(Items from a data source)
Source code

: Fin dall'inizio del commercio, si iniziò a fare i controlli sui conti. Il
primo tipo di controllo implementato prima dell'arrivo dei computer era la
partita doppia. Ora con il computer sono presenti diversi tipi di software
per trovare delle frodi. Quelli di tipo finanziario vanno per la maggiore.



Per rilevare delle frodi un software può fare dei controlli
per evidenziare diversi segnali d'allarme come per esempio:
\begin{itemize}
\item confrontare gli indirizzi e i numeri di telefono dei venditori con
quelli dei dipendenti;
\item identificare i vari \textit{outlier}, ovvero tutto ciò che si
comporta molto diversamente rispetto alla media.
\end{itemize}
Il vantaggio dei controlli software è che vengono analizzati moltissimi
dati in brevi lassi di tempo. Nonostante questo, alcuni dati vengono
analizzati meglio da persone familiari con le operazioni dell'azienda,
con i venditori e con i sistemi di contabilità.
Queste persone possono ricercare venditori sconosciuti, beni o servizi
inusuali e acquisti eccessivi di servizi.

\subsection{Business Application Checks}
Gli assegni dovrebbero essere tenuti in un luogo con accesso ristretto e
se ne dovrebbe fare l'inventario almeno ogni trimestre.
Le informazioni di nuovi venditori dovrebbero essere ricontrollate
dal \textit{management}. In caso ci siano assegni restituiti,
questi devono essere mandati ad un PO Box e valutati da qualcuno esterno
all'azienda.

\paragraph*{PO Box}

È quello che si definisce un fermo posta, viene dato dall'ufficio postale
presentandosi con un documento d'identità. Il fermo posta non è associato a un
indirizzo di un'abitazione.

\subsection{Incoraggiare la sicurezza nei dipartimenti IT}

**Directions**: Going through the lines above one by one, tally those with the word "subsection" and give only the total.

**Exercise response**: 2